The *seqdirectory *command takes every file in the specified directory and
makes a Hadoop Sequence File
<http://wiki.apache.org/hadoop/SequenceFile>out of it. Sequence Files
have a key and a value, and in the case you want
to turn a list of file into Sequence Files then the file name will be the
key and the file contents will be the value. Nonetheless, this is quite
unpractical if your corpus is large as disk reading and writing can become
painfully slow. You might want to have a look at this discussion on
StackOverflow<http://stackoverflow.com/questions/11645294/how-can-i-use-mahouts-sequencefile-api-code/>which
discusses how to use the Sequence File API to transform a key-value
CSV file into sequence files

The *seq2sparse *Mahout shell command converts the text documents in
Sequence File format to vectors using either TF or
TF-IDF<http://en.wikipedia.org/wiki/Tf*idf>weighting with n-gram
generation.

I suggest looking at this quick
tour<https://cwiki.apache.org/MAHOUT/quick-tour-of-text-analysis-using-the-mahout-command-line.html>
for
now, but I would strongly recommend reading the Mahout in Action
book<http://manning.com/owen/>,
specifically chapter 8.

Hope this helps

On Mon, Sep 17, 2012 at 11:18 AM, David Scarlatti <d_...@yahoo.es>wrote:

> Hi, I'd appreciate  any hint on the best source of reference information...
> I've found different examples and quick guides but If I want to know i.e.
> what seqdirecoty or seq2sparse exactly does and which are the different
> command line options with a detailed description, I can't find the place...
> Is this something still to do in Mahout? Should I look to the source code
> to knos this?
>
> Thanks in advance.
>
> --
> -----
> David.
>

Re: Pointer to Reference Docs

Posted by Lance Norskog <go...@gmail.com>.
Yes, the source code is the best reference.
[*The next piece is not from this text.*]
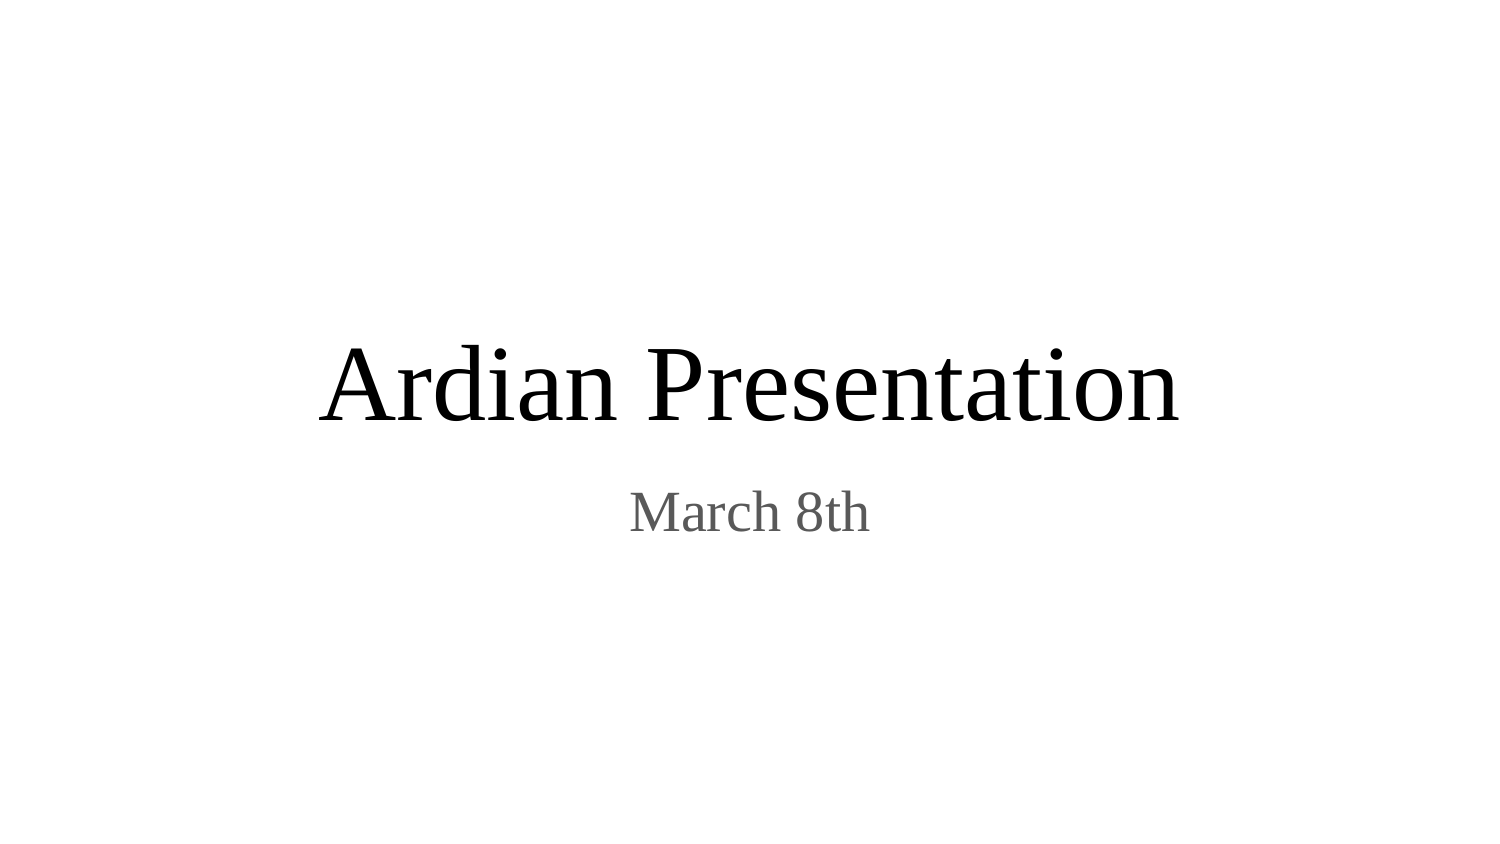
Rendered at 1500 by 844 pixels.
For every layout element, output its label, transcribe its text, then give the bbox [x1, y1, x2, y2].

On Mon, Sep 17, 2012 at 2:18 AM, David Scarlatti <d_...@yahoo.es> wrote:
> Hi, I'd appreciate  any hint on the best source of reference information...
> I've found different examples and quick guides but If I want to know i.e.
> what seqdirecoty or seq2sparse exactly does and which are the different
> command line options with a detailed description, I can't find the place...
> Is this something still to do in Mahout? Should I look to the source code
> to knos this?
>
> Thanks in advance.
>
> --
> -----
> David.



-- 
Lance Norskog
goksron@gmail.com